New Brunswick

Cancer patient's fight for life pays off, surgery a success

She thought she might die, or end up on dialysis, a fate she dreaded. But Deby Nash has just been told she can resume a normal life. Her only kidney, a 34 year-old transplant, is functioning again thanks to a Halifax surgeon.

Deby Nash has successful surgery for kidney cancer after delay in diagnosis by Saint John hospital

She thought she might end up on dialysis or even die, but Deby Nash has just been told she can resume a normal life.

Her only kidney, a 34 year-old transplant, is functioning again thanks to a Halifax surgeon. Nash calls it nothing short of a miracle. 

When it comes to my health care, I ask more questions. That's something I've learned.- Deby Nash

"Big exhale, yeah. That's the best way I can describe it. There are just too many emotions."

The cancer was sliced out in a challenging operation by Halifax surgeon Ricardo Rendon."The tumour was about half the size of the kidney," says Rendon,  

It's been a roller coaster ride for Nash since finding out in February that her monthly blood tests, something she does because of her transplant, had been showing anomalies for four months.

She says for the past decade, the Saint John Regional Hospital has notified her within 24 hours if there is a problem and she needs to be re-tested. But that didn't happen last year.  

Nash was furious at the hospital for not calling, and at herself, for not asking for her monthly levels to monitor them herself.

The Saint John Regional Hospital's chief of surgery, Dr. John Dornan, said in June that he trusted his team, and that problems are only flagged when blood tests suggest a problematic trend, exactly what was done.
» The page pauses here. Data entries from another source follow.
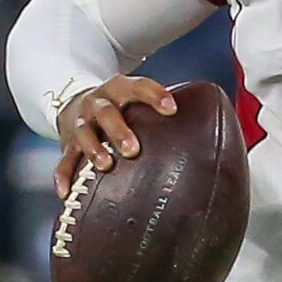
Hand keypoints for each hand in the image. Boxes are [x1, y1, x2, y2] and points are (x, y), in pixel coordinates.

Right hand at [55, 74, 178, 193]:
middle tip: (133, 149)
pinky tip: (66, 195)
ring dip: (93, 149)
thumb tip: (219, 136)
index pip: (137, 86)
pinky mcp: (67, 145)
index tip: (171, 109)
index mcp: (119, 90)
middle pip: (106, 111)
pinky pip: (63, 162)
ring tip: (105, 165)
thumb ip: (166, 116)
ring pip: (83, 133)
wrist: (76, 104)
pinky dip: (63, 177)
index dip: (153, 95)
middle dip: (119, 129)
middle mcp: (97, 103)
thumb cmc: (122, 109)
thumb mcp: (137, 102)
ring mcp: (80, 123)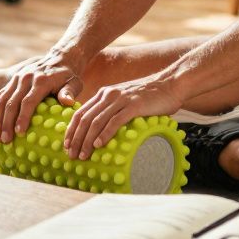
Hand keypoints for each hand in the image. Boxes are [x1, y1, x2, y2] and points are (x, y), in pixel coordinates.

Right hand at [0, 51, 85, 143]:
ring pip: (2, 99)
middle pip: (11, 102)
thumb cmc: (68, 76)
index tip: (19, 132)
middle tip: (5, 141)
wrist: (59, 58)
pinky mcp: (11, 79)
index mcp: (41, 80)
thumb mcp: (73, 83)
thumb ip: (69, 92)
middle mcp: (26, 78)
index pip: (28, 101)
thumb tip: (68, 102)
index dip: (23, 117)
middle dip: (6, 123)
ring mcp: (16, 78)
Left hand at [63, 76, 181, 159]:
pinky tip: (100, 145)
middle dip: (76, 139)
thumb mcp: (125, 100)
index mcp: (104, 94)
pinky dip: (105, 134)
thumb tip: (104, 133)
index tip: (67, 145)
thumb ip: (114, 111)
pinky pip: (114, 121)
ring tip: (83, 155)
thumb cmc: (150, 97)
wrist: (171, 84)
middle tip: (72, 155)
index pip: (80, 113)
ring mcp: (121, 100)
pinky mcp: (133, 106)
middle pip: (85, 119)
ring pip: (96, 122)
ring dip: (87, 140)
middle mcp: (108, 95)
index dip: (71, 130)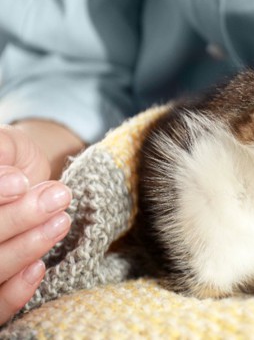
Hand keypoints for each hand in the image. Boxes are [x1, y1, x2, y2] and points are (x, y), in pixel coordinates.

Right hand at [0, 126, 71, 324]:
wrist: (24, 175)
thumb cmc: (8, 159)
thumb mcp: (5, 146)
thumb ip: (0, 155)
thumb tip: (10, 181)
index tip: (21, 182)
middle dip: (15, 220)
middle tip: (56, 197)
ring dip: (24, 249)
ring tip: (61, 221)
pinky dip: (14, 293)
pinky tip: (39, 267)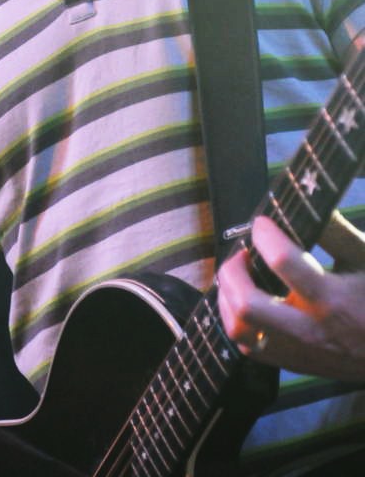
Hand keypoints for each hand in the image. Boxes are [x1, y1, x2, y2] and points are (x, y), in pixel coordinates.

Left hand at [217, 215, 364, 379]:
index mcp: (332, 299)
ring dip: (228, 295)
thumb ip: (336, 231)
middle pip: (247, 304)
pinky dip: (236, 319)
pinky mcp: (290, 364)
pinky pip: (246, 346)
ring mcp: (297, 352)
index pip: (282, 261)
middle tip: (244, 252)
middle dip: (233, 270)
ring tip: (239, 275)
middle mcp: (310, 330)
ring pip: (238, 329)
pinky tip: (245, 299)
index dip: (265, 234)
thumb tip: (307, 200)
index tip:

When later tests revealed the tumour, Nash was in a race to save her life.

She went public with her frustration in June, after finally securing a surgeon willing to do the operation to try to save her kidney. She says all patients need to know they must be vigilant about their own care. She hopes to be able to take her experience to a national audience through the Kidney Cancer Canada.

"My crusade has not stopped. It's just got started," she says. "Now, I always make sure, when it comes to my health care, I ask more questions. Whatever the answer is, I ask a second question, and I do my homework. So that the questions that I ask are valid questions. That's something I've learned."

Dr. Rendon says patients do need to be their own advocate in a system that is easily overwhelmed.

"A lot of patients are lost to follow-up because there was a glitch in the system, or something happened, and they don't call again, because they didn't get called, and thought everything was fine."